In the Export dialog choose Java, JAR File and click Next. Make sure you've selected your entire application including all of the applications packages, but deselect the options for the class path and project files on the right. These are Eclipse configuration files that you don't need to include in your deployed JAR File. The first option here in this list should be selected, Export generated class files and resources. For a console application that doesn't include any graphical assets or other files, you can deselect everything else.
Next, indicate the location and name of your JAR file. I have already filled in the value with my project name and the name of the JAR file I want to create, separated with a slash character, use a backslash on Windows and a forward slash on Mac, alternatively you can click Browse and select a location anywhere on your disk to create the file.

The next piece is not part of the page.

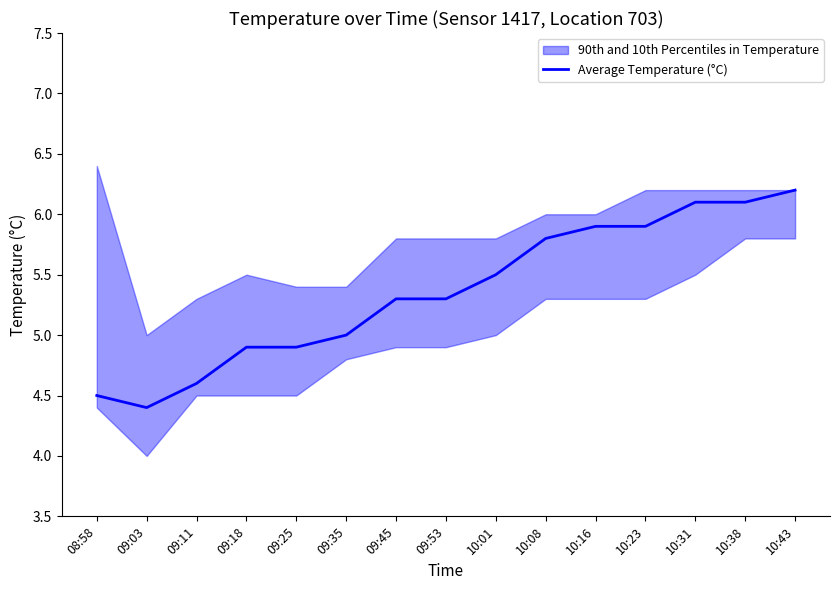

Where does the data first go above 5?

09:45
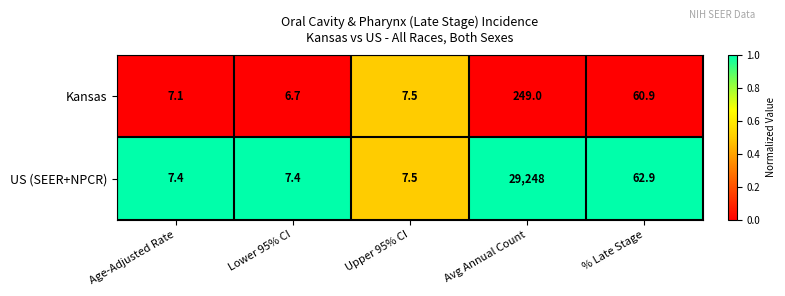

The Kansas series shows 94.8 at % Late Stage. True or false?

False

I am creating my JAR File in my project folder, Create JAR and I'm giving it a name of olivepressapp.jar. You can name the file anything you want, just make sure you don't include any spaces or special characters, but you must use a .jar extension.

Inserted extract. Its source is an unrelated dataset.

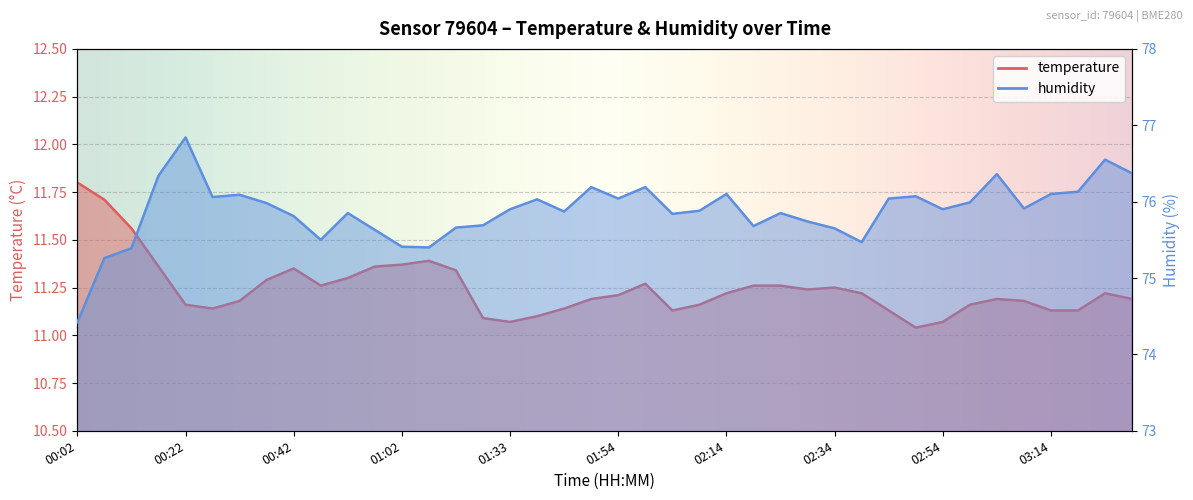

At which category does humidity reach its first local valley?

00:27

I've selected the option to compress the contents of the JAR File and deselected the other options. I'll click Next and show you these two options. For debugging I recommend selecting these options, Export class files with compile errors and warnings. For final production, you might want to deselect these options. And on this final screen, there are options for the manifest file. A manifest file is a text file that's automatically included in your JAR. It includes metadata about your application, but again, for a simple console application, you can accept all of these default values, click Finish and your new JAR File will be created.
If you created it in your project folder as I did, it should show up right away in the package Explorer. Now let's take a look at the contents of the JAR File. I'll go to my desktop to my Exercise Files folder, from there I'll go down to 12 Deployment to the Create JAR Folder and here's the .jar file that I just created. I'm going to copy it and paste it so that I create a new version, and then I'm going to rename this version of the file and give it a file extension of .zip. This will allow me to easily extract its contents, so I can see what's inside.
Next, I'll extract its contents. On Windows, I'll right-click and choose Extract All and Extract. On Mac, just double-click on the file. If you have any special archive utilities installed on your system, such as WinZip on Windows, you can extract the file with that tool. Here is the contents of the JAR File, there is a folder called MetaINF in and within that the manifest file. I'll open that up with a text editor and show you that for a simple console application like this, it's pretty much empty.
Now I'll go back to the main folder and show you that your packages have been translated to folders within the JAR file. Here is com, Lynda, olivepress, my main package. Here is my main compiled class and then within the press package, there is olivepress.class and within the olives package my three olive classes. So that's all a JAR File is. It's a zip file; it has a file extension of .jar, and its purpose is to package up your application for deployment.
If you're using Java in another development environment such as say Android, take a look at the documentation for that development environment to learn about deployment options for that platform, regardless of how you're deploying your Java application, JAR Files are almost certainly going to be involved.